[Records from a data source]
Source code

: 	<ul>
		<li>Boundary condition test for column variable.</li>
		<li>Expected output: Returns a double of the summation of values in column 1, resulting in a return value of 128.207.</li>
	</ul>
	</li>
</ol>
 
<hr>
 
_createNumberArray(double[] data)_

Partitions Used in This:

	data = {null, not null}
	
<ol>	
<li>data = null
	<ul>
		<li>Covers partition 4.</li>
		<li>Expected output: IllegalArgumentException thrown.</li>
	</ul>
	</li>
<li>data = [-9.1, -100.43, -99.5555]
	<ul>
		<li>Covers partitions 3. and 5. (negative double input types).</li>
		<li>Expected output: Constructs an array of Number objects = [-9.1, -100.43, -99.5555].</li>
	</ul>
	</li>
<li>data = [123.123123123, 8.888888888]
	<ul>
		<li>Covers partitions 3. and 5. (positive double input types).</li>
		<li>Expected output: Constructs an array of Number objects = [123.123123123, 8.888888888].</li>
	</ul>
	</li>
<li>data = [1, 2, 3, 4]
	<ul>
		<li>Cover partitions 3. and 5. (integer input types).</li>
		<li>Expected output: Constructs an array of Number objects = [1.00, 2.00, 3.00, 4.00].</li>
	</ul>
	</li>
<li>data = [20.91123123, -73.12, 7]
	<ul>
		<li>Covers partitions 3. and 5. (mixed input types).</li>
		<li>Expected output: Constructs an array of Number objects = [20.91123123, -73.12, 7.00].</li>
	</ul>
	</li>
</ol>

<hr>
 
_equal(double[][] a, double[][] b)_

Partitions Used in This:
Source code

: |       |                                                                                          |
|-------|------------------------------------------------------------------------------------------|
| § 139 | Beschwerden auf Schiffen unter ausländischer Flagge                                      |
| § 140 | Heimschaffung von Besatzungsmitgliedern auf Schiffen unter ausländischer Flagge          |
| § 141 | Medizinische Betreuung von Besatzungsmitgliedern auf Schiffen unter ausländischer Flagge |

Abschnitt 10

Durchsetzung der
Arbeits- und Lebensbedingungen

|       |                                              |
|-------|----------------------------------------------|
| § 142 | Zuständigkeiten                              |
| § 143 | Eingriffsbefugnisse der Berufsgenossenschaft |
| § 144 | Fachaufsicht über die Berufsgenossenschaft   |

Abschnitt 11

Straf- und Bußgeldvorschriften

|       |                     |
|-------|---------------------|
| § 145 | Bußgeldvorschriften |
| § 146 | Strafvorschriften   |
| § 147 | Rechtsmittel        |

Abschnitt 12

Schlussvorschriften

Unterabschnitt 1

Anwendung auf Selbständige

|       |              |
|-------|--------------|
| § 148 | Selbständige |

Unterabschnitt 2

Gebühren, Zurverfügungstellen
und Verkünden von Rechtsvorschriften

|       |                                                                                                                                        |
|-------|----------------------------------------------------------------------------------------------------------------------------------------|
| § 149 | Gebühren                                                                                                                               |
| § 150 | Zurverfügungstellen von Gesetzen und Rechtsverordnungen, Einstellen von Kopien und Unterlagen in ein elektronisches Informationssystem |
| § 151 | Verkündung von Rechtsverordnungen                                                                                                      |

▶ Goal of the exercise
Copy out all of the data. Keep every word unchanged.

▶ Reply
Source code

: 	<ul>
		<li>Boundary condition test for column variable.</li>
		<li>Expected output: Returns a double of the summation of values in column 1, resulting in a return value of 128.207.</li>
	</ul>
	</li>
</ol>
 
<hr>
 
_createNumberArray(double[] data)_

Partitions Used in This:

	data = {null, not null}
	
<ol>	
<li>data = null
	<ul>
		<li>Covers partition 4.</li>
		<li>Expected output: IllegalArgumentException thrown.</li>
	</ul>
	</li>
<li>data = [-9.1, -100.43, -99.5555]
	<ul>
		<li>Covers partitions 3. and 5. (negative double input types).</li>
		<li>Expected output: Constructs an array of Number objects = [-9.1, -100.43, -99.5555].</li>
	</ul>
	</li>
<li>data = [123.123123123, 8.888888888]
	<ul>
		<li>Covers partitions 3. and 5. (positive double input types).</li>
		<li>Expected output: Constructs an array of Number objects = [123.123123123, 8.888888888].</li>
	</ul>
	</li>
<li>data = [1, 2, 3, 4]
	<ul>
		<li>Cover partitions 3. and 5. (integer input types).</li>
		<li>Expected output: Constructs an array of Number objects = [1.00, 2.00, 3.00, 4.00].</li>
	</ul>
	</li>
<li>data = [20.91123123, -73.12, 7]
	<ul>
		<li>Covers partitions 3. and 5. (mixed input types).</li>
		<li>Expected output: Constructs an array of Number objects = [20.91123123, -73.12, 7.00].</li>
	</ul>
	</li>
</ol>

<hr>
 
_equal(double[][] a, double[][] b)_

Partitions Used in This:
Source code

: |       |                                                                                          |
|-------|------------------------------------------------------------------------------------------|
| § 139 | Beschwerden auf Schiffen unter ausländischer Flagge                                      |
| § 140 | Heimschaffung von Besatzungsmitgliedern auf Schiffen unter ausländischer Flagge          |
| § 141 | Medizinische Betreuung von Besatzungsmitgliedern auf Schiffen unter ausländischer Flagge |

Abschnitt 10

Durchsetzung der
Arbeits- und Lebensbedingungen

|       |                                              |
|-------|----------------------------------------------|
| § 142 | Zuständigkeiten                              |
| § 143 | Eingriffsbefugnisse der Berufsgenossenschaft |
| § 144 | Fachaufsicht über die Berufsgenossenschaft   |

Abschnitt 11

Straf- und Bußgeldvorschriften

|       |                     |
|-------|---------------------|
| § 145 | Bußgeldvorschriften |
| § 146 | Strafvorschriften   |
| § 147 | Rechtsmittel        |

Abschnitt 12

Schlussvorschriften

Unterabschnitt 1

Anwendung auf Selbständige

|       |              |
|-------|--------------|
| § 148 | Selbständige |

Unterabschnitt 2

Gebühren, Zurverfügungstellen
und Verkünden von Rechtsvorschriften

|       |                                                                                                                                        |
|-------|----------------------------------------------------------------------------------------------------------------------------------------|
| § 149 | Gebühren                                                                                                                               |
| § 150 | Zurverfügungstellen von Gesetzen und Rechtsverordnungen, Einstellen von Kopien und Unterlagen in ein elektronisches Informationssystem |
| § 151 | Verkündung von Rechtsverordnungen                                                                                                      |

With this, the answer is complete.